[Pose landmark coordinates]
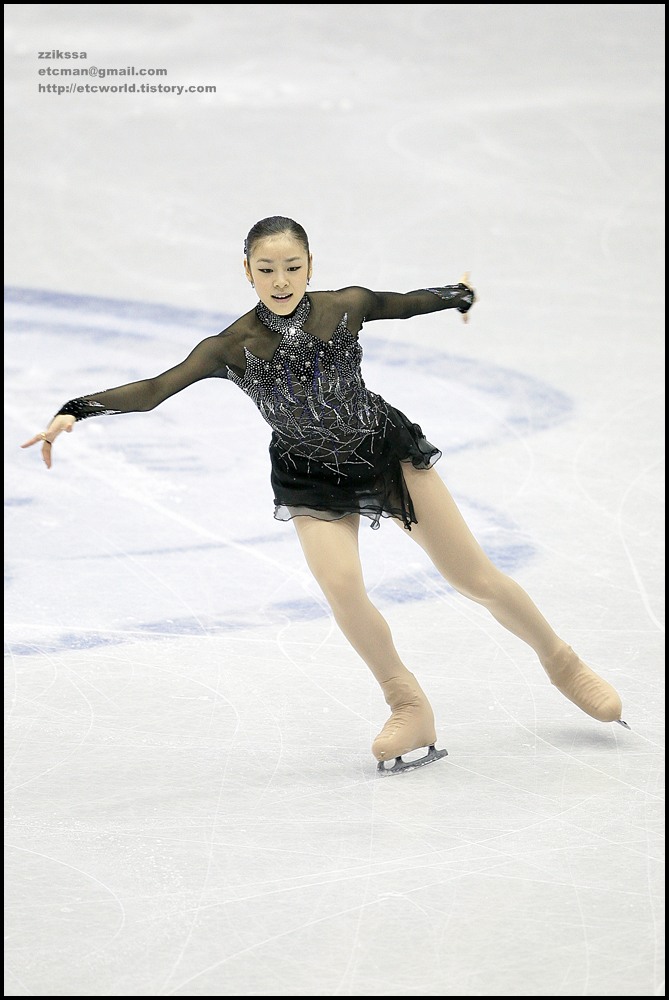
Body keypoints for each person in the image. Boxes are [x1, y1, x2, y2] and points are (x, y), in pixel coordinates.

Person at [21, 215, 629, 773]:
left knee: (473, 577)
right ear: (247, 272)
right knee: (341, 589)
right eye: (266, 269)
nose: (280, 280)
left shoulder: (344, 307)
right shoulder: (230, 348)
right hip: (309, 476)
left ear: (310, 267)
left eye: (292, 267)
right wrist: (77, 410)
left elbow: (404, 303)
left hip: (382, 452)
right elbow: (156, 389)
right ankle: (407, 703)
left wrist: (455, 296)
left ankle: (563, 662)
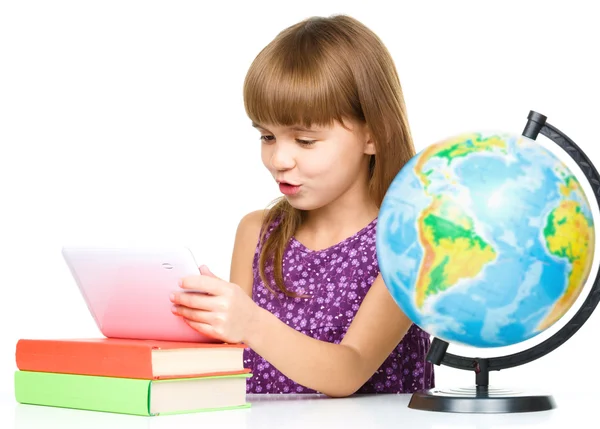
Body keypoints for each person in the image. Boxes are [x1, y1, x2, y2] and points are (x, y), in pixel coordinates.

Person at [170, 14, 434, 397]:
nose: (279, 159)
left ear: (373, 136)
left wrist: (249, 323)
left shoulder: (408, 241)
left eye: (305, 141)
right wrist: (203, 321)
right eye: (267, 136)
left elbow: (350, 369)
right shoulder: (257, 232)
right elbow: (232, 363)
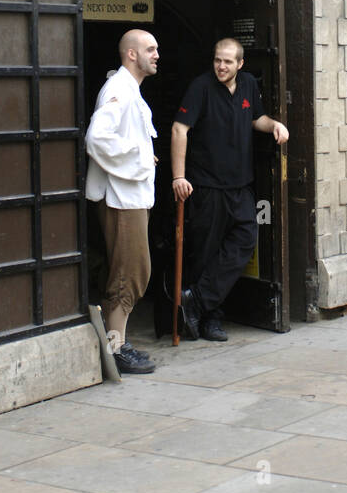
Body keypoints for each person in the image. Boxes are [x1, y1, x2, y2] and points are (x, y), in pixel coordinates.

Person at [171, 37, 288, 341]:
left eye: (227, 61)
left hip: (240, 185)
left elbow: (256, 118)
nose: (221, 66)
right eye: (217, 60)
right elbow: (179, 128)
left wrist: (274, 124)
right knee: (206, 253)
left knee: (245, 240)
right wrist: (178, 177)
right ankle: (210, 318)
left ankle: (197, 300)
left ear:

# Instructions to follow:
Going by the data above, the answer is exactly the lines from the one holding "left elbow: (404, 303)" to the one holding "left ear: (373, 136)", both kept, with the pictures left out.

# Answer space:
left elbow: (404, 303)
left hip: (382, 452)
right elbow: (156, 389)
right ankle: (407, 703)
left wrist: (455, 296)
left ankle: (563, 662)
Body keypoints for each person in the image. Boxes are [x1, y1, x2, y2] and points are (x, y), in pixel coordinates.

Person at [170, 14, 434, 397]:
nose: (279, 159)
left ear: (373, 136)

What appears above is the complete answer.